In an address to Harvard University’s John F. Kennedy School of Government on February 28, 1985, the commander of Panama’s defense forces, Gen. Manuel Antonio Noriega, outlining his view of the necessary role of the military in securing peace in Central America. No simple strategy of military force nor facade of “democracy” will succeed, the general argued. The military must therefore join other na­tional sectors in defining and implementing the social and economic policies which better the lives of their countrymen.

Noriega has been active in promoting this broadened concept of military duty, along with other military forces in the region. This question of military posture is central to political life in Guatemala, for example, while forces foreign to the country seek to turn the military and the nation against one another. Guatemalan President Vinicio Cerezo and na­tionalists within the military have set out to establish a solid basis of collaboration, what Cerezo termed “nation-building” in his inaugural address. “We have no intention of returning to the old concept of the army removed from poli­tics, and confined exclusively to the barracks, acting as a judge over the daily lives of governments and peoples,” Cerezo stated in an interview with Mexico’s Excelsior on Feb. 18, 1986. “The army should be involved in the social pro­cess, and guaranteeing this process in the interests of the people.
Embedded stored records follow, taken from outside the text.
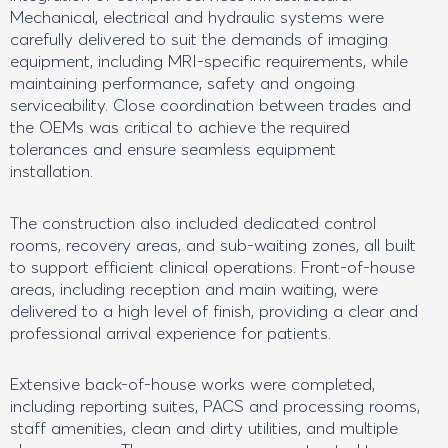
Mechanical, electrical and hydraulic systems were
carefully delivered to suit the demands of imaging
equipment, including MRI-specific requirements, while
maintaining performance, safety and ongoing
serviceability. Close coordination between trades and
the OEMs was critical to achieve the required
tolerances and ensure seamless equipment
installation.
The construction also included dedicated control
rooms, recovery areas, and sub-waiting zones, all built
to support efficient clinical operations. Front-of-house
areas, including reception and main waiting, were
delivered to a high level of finish, providing a clear and
professional arrival experience for patients.
Extensive back-of-house works were completed,
including reporting suites, PACS and processing rooms,
staff amenities, clean and dirty utilities, and multiple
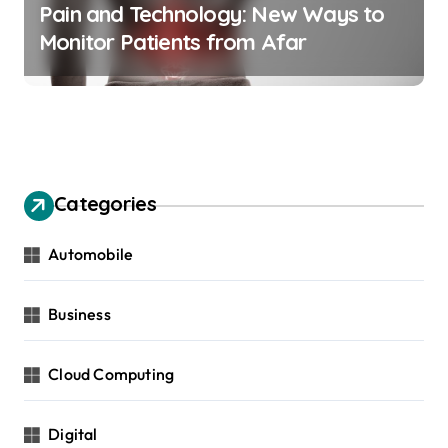
Pain and Technology: New Ways to
Monitor Patients from Afar
Categories
Automobile
Business
Cloud Computing
Digital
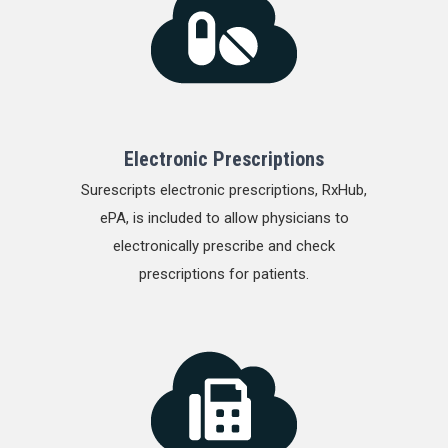
Electronic Prescriptions
Surescripts electronic prescriptions, RxHub,
ePA, is included to allow physicians to
electronically prescribe and check
prescriptions for patients.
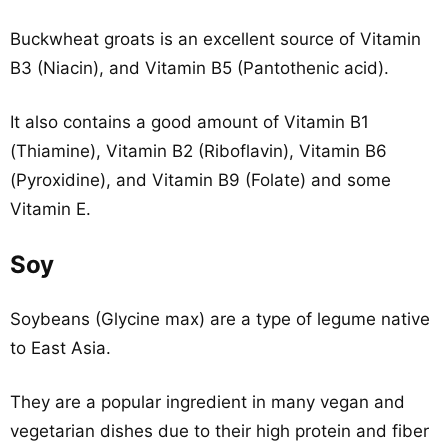
Buckwheat groats is an excellent source of Vitamin
B3 (Niacin), and Vitamin B5 (Pantothenic acid).
It also contains a good amount of Vitamin B1
(Thiamine), Vitamin B2 (Riboflavin), Vitamin B6
(Pyroxidine), and Vitamin B9 (Folate) and some
Vitamin E.
Soy
Soybeans (Glycine max) are a type of legume native
to East Asia.
They are a popular ingredient in many vegan and
vegetarian dishes due to their high protein and fiber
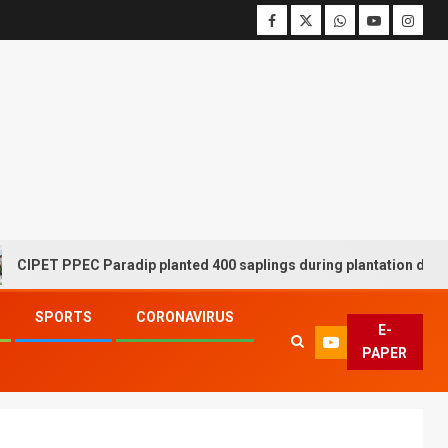
 PPEC Paradip planted 400 saplings during plantation drive week
SPORTS
CORONAVIRUS
E-
PAPER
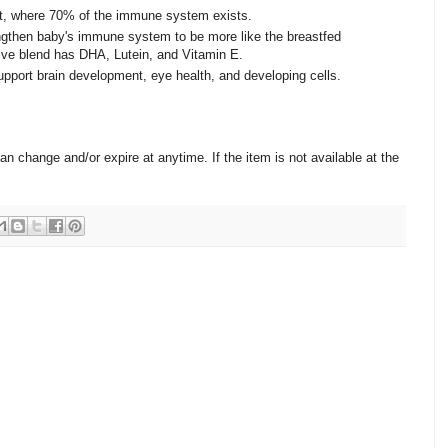
ut, where 70% of the immune system exists.
ngthen baby's immune system to be more like the breastfed
sive blend has DHA, Lutein, and Vitamin E.
upport brain development, eye health, and developing cells.
change and/or expire at anytime. If the item is not available at the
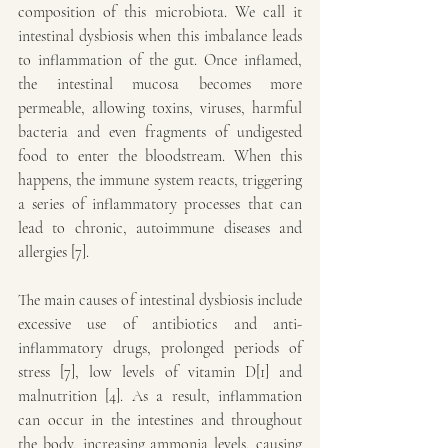
composition of this microbiota. We call it 
intestinal dysbiosis when this imbalance leads 
to inflammation of the gut. Once inflamed, 
the intestinal mucosa becomes more 
permeable, allowing toxins, viruses, harmful 
bacteria and even fragments of undigested 
food to enter the bloodstream. When this 
happens, the immune system reacts, triggering 
a series of inflammatory processes that can 
lead to chronic, autoimmune diseases and 
allergies [7].
The main causes of intestinal dysbiosis include 
excessive use of antibiotics and anti-
inflammatory drugs, prolonged periods of 
stress [7], low levels of vitamin D[1] and 
malnutrition [4]. As a result, inflammation 
can occur in the intestines and throughout 
the body, increasing ammonia levels, causing 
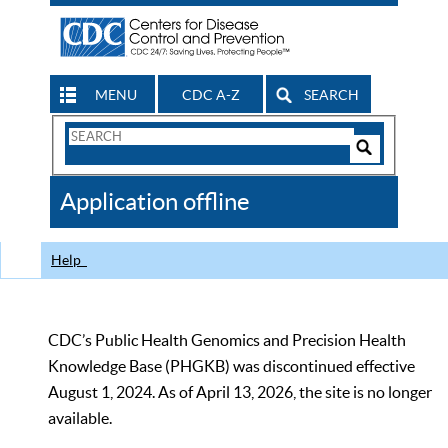
MENU
CDC A-Z
SEARCH
Search
Form
Search
Controls
The
Application offline
CDC
Help
CDC’s Public Health Genomics and Precision Health
Knowledge Base (PHGKB) was discontinued effective
August 1, 2024. As of April 13, 2026, the site is no longer
available.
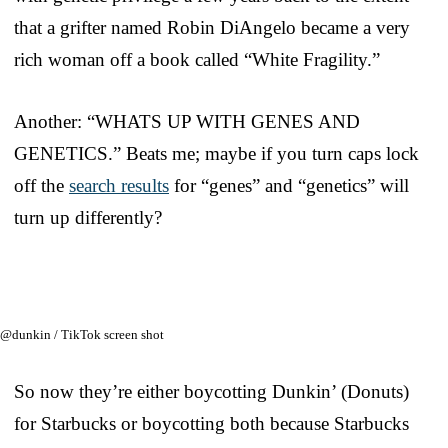
that a grifter named Robin DiAngelo became a very
rich woman off a book called “White Fragility.”
Another: “WHATS UP WITH GENES AND
GENETICS.” Beats me; maybe if you turn caps lock
off the
search results
for “genes” and “genetics” will
turn up differently?
@dunkin / TikTok screen shot
So now they’re either boycotting Dunkin’ (Donuts)
for Starbucks or boycotting both because Starbucks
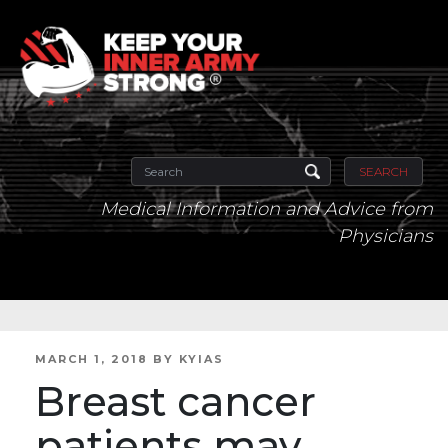
SEARCH
Medical Information and Advice from
Physicians
POSTED
MARCH 1, 2018
BY
KYIAS
ON
Breast cancer
patients may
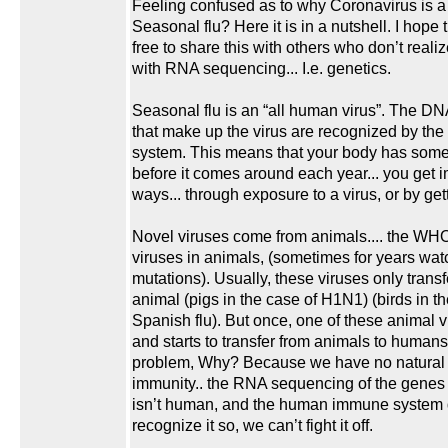
Feeling confused as to why Coronavirus is a
Seasonal flu? Here it is in a nutshell. I hope 
free to share this with others who don’t realize
with RNA sequencing... I.e. genetics.
Seasonal flu is an “all human virus”. The 
that make up the virus are recognized by t
system. This means that your body has some 
before it comes around each year... you get 
ways... through exposure to a virus, or by gett
Novel viruses come from animals.... the WHO
viruses in animals, (sometimes for years wat
mutations). Usually, these viruses only transf
animal (pigs in the case of H1N1) (birds in th
Spanish flu). But once, one of these animal 
and starts to transfer from animals to humans..
problem, Why? Because we have no natural 
immunity.. the RNA sequencing of the genes 
isn’t human, and the human immune system 
recognize it so, we can’t fight it off.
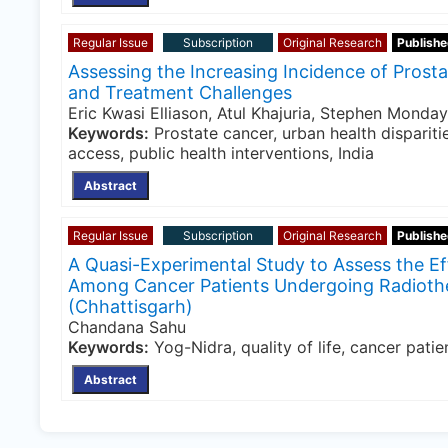
Regular Issue
Subscription
Original Research
Publishe
Assessing the Increasing Incidence of Prosta
and Treatment Challenges
Eric Kwasi Elliason, Atul Khajuria, Stephen Monda
Keywords:
Prostate cancer, urban health disparitie
access, public health interventions, India
Abstract
Regular Issue
Subscription
Original Research
Publishe
A Quasi-Experimental Study to Assess the Ef
Among Cancer Patients Undergoing Radiother
(Chhattisgarh)
Chandana Sahu
Keywords:
Yog-Nidra, quality of life, cancer pati
Abstract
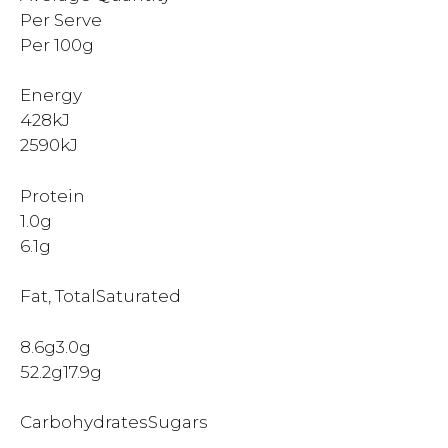
Per Serve
Per 100g
Energy
428kJ
2590kJ
Protein
1.0g
6.1g
Fat, TotalSaturated
8.6g3.0g
52.2g17.9g
CarbohydratesSugars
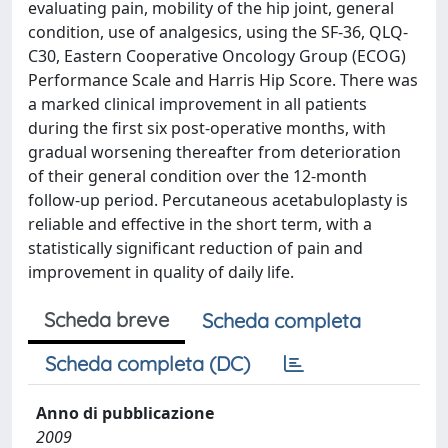
evaluating pain, mobility of the hip joint, general
condition, use of analgesics, using the SF-36, QLQ-
C30, Eastern Cooperative Oncology Group (ECOG)
Performance Scale and Harris Hip Score. There was
a marked clinical improvement in all patients
during the first six post-operative months, with
gradual worsening thereafter from deterioration
of their general condition over the 12-month
follow-up period. Percutaneous acetabuloplasty is
reliable and effective in the short term, with a
statistically significant reduction of pain and
improvement in quality of daily life.
Scheda breve
Scheda completa
Scheda completa (DC)
Anno di pubblicazione
2009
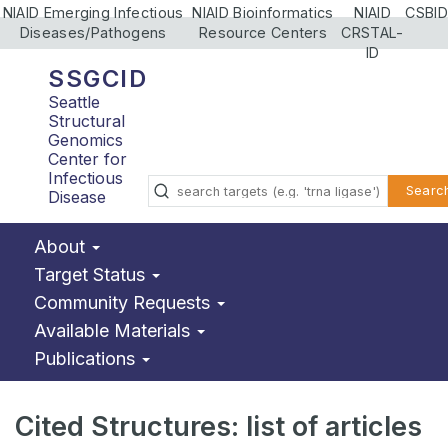
NIAID Emerging Infectious
NIAID Bioinformatics
NIAID
CSBID
Diseases/Pathogens
Resource Centers
CRSTAL-
ID
SSGCID
Seattle
Structural
Genomics
Center for
Infectious
Searc
Disease
About
Target Status
Community Requests
Available Materials
Publications
Cited Structures: list of articles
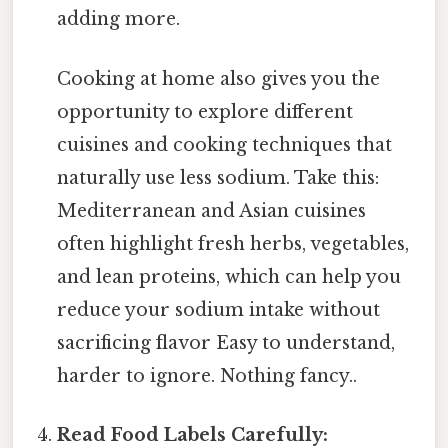
adding more.
Cooking at home also gives you the
opportunity to explore different
cuisines and cooking techniques that
naturally use less sodium. Take this:
Mediterranean and Asian cuisines
often highlight fresh herbs, vegetables,
and lean proteins, which can help you
reduce your sodium intake without
sacrificing flavor Easy to understand,
harder to ignore. Nothing fancy..
Read Food Labels Carefully:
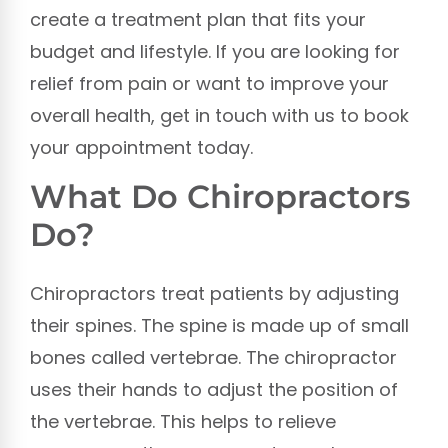
create a treatment plan that fits your
budget and lifestyle. If you are looking for
relief from pain or want to improve your
overall health, get in touch with us to book
your appointment today.
What Do Chiropractors
Do?
Chiropractors treat patients by adjusting
their spines. The spine is made up of small
bones called vertebrae. The chiropractor
uses their hands to adjust the position of
the vertebrae. This helps to relieve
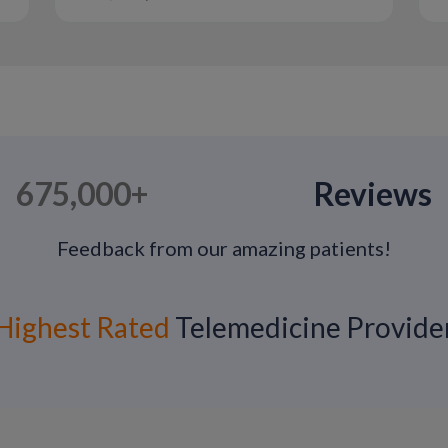
treatments.
675,000+
Reviews
Feedback from our amazing patients!
Highest Rated
Telemedicine Provide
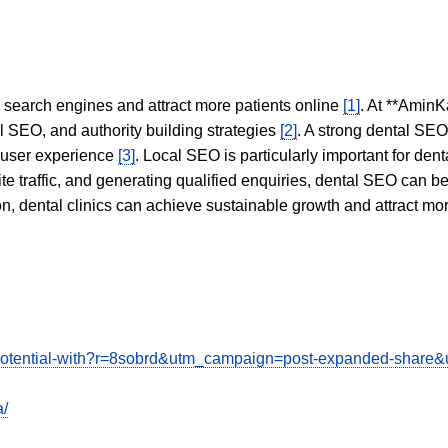
in search engines and attract more patients online
[1]
. At **AminK
l SEO, and authority building strategies
[2]
. A strong dental SE
 user experience
[3]
. Local SEO is particularly important for den
te traffic, and generating qualified enquiries, dental SEO can 
ion, dental clinics can achieve sustainable growth and attract m
ss-potential-with?r=8sobrd&utm_campaign=post-expanded-shar
a/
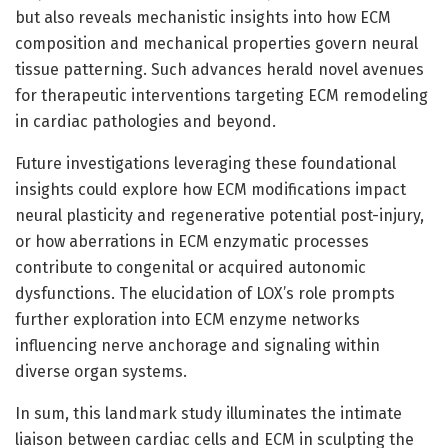
but also reveals mechanistic insights into how ECM
composition and mechanical properties govern neural
tissue patterning. Such advances herald novel avenues
for therapeutic interventions targeting ECM remodeling
in cardiac pathologies and beyond.
Future investigations leveraging these foundational
insights could explore how ECM modifications impact
neural plasticity and regenerative potential post-injury,
or how aberrations in ECM enzymatic processes
contribute to congenital or acquired autonomic
dysfunctions. The elucidation of LOX’s role prompts
further exploration into ECM enzyme networks
influencing nerve anchorage and signaling within
diverse organ systems.
In sum, this landmark study illuminates the intimate
liaison between cardiac cells and ECM in sculpting the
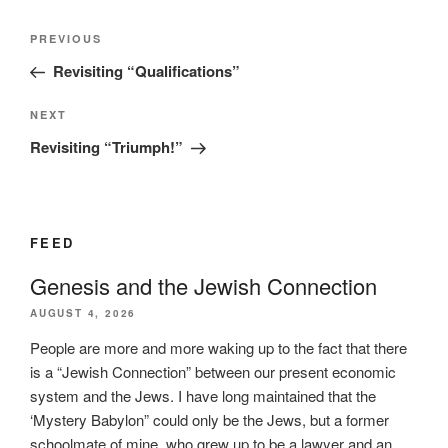
Post
Previous
PREVIOUS
navigation
Post
Revisiting “Qualifications”
Next
NEXT
Post
Revisiting “Triumph!”
FEED
Genesis and the Jewish Connection
AUGUST 4, 2026
People are more and more waking up to the fact that there
is a “Jewish Connection” between our present economic
system and the Jews. I have long maintained that the
‘Mystery Babylon” could only be the Jews, but a former
schoolmate of mine, who grew up to be a lawyer and an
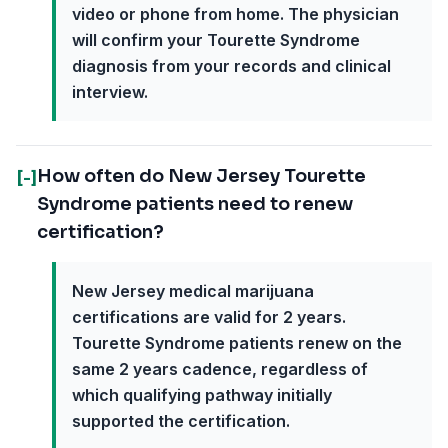
video or phone from home. The physician
will confirm your Tourette Syndrome
diagnosis from your records and clinical
interview.
How often do New Jersey Tourette
[-]
Syndrome patients need to renew
certification?
New Jersey medical marijuana
certifications are valid for 2 years.
Tourette Syndrome patients renew on the
same 2 years cadence, regardless of
which qualifying pathway initially
supported the certification.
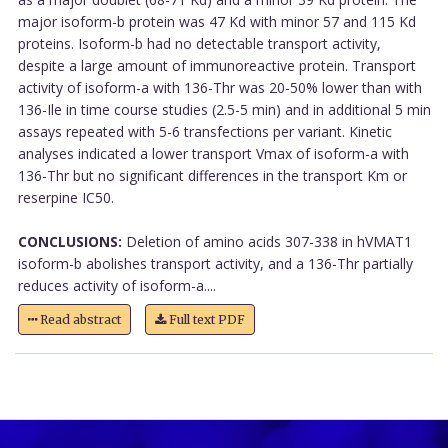
major isoform-b protein was 47 Kd with minor 57 and 115 Kd
proteins. Isoform-b had no detectable transport activity,
despite a large amount of immunoreactive protein. Transport
activity of isoform-a with 136-Thr was 20-50% lower than with
136-Ile in time course studies (2.5-5 min) and in additional 5 min
assays repeated with 5-6 transfections per variant. Kinetic
analyses indicated a lower transport Vmax of isoform-a with
136-Thr but no significant differences in the transport Km or
reserpine IC50.
CONCLUSIONS:
Deletion of amino acids 307-338 in hVMAT1
isoform-b abolishes transport activity, and a 136-Thr partially
reduces activity of isoform-a....
Read abstract
Full text PDF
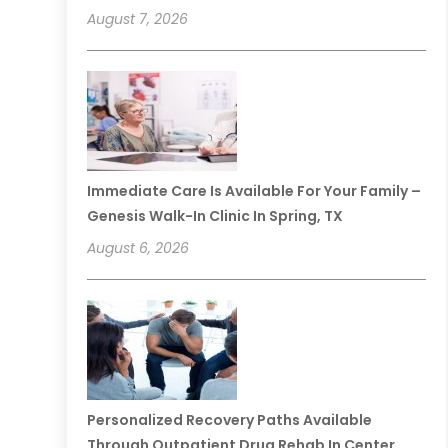
August 7, 2026
Immediate Care Is Available For Your Family –
Genesis Walk-In Clinic In Spring, TX
August 6, 2026
Personalized Recovery Paths Available
Through Outpatient Drug Rehab In Center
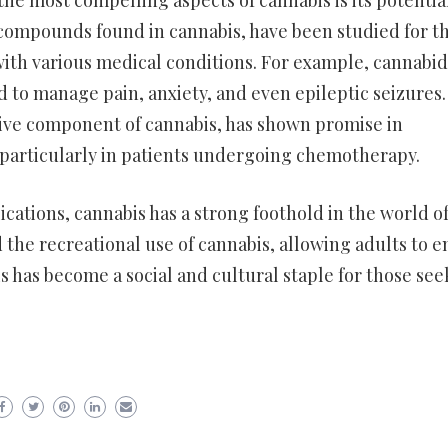
he most compelling aspects of cannabis is its potential
compounds found in cannabis, have been studied for th
with various medical conditions. For example, cannabid
 to manage pain, anxiety, and even epileptic seizures.
ive component of cannabis, has shown promise in
particularly in patients undergoing chemotherapy.
cations, cannabis has a strong foothold in the world o
 the recreational use of cannabis, allowing adults to e
is has become a social and cultural staple for those see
It should be committed to the general process of institutionality in the country.”

General Noriega today is the target of an international campaign designed to drive him from power, which has painted him as variously a dictator, a communist, and a corrupt manipulator. Behind the attacks, however, lies the raging battle over policy. For that reason, we here provide excerpts of Noriega’s Harvard speech.

I have been asked to speak to you especially on the subject of the role of the military in the Central American peace process. I must make some general observations on the constructive ways in which we military leaders may influence the political, social, and economic improvement of the region, putting special emphasis on the situations in El Salvador, Nicaragua, Guatemala, and Honduras.

If you were to believe that the permanent solution to the current conflicts in Central America is purely a military one, that is, if you were to think of a solution of force pure and simple, then I should have nothing to say to you.

The fact that you desire a presentation on these subjects in an academic center as intellectually prestigious as Harvard University implies a very clear awareness on your part that other, deeper causes exist that should be analyzed and discussed, to find less costly and more productive solutions.

For ourselves, the Panamanian military, attention to the increasingly belligerent and deteriorated Central American situation is a serious responsibility, of national and even broader dimensions. It is only logical that we should see things thus, because this awareness of responsibilities is based on undeniable reality. Panama belongs to that region of American terrafirma. Panama has an interoceanic canal which has a direct influence on world security. Whatever action occurs in the Central American region directly affects the security and the stability of the canal isthmus, as it also affects the norms of international security.

It is unquestionable that the thinking and actions of the different Central American armed forces are vital to whatever effective solution is being sought. If one desires peace for Central America, and that each country, respected in its dignity and national independence, be able to decisively take on the task of gradually overcoming underdevelopment, then we must objectively and realistically consider the transcendental role that the armed forces of each country must play in the overall development of their respective societies.

Some individuals, groups, or sectors address the prob­lems of Central America in very formal and simplistic terms, without logic.

According to that formal interpretation, the region’s problems are located between freedom and oppres­sion, between dictatorship and democracy. But a closer look at the roots of the conflicts shows that such a view does not correspond to reality, that analysis of the problems cannot proceed in this way. To prove that that formal interpretation is incorrect, one need only ask each Central American people if they have ever been given an opportunity to fully partici­pate in the political and economic lives of their respective countries. You cannot escape the conclusion that the answer would be negative. The Central American people have been absent from consideration of their own destinies.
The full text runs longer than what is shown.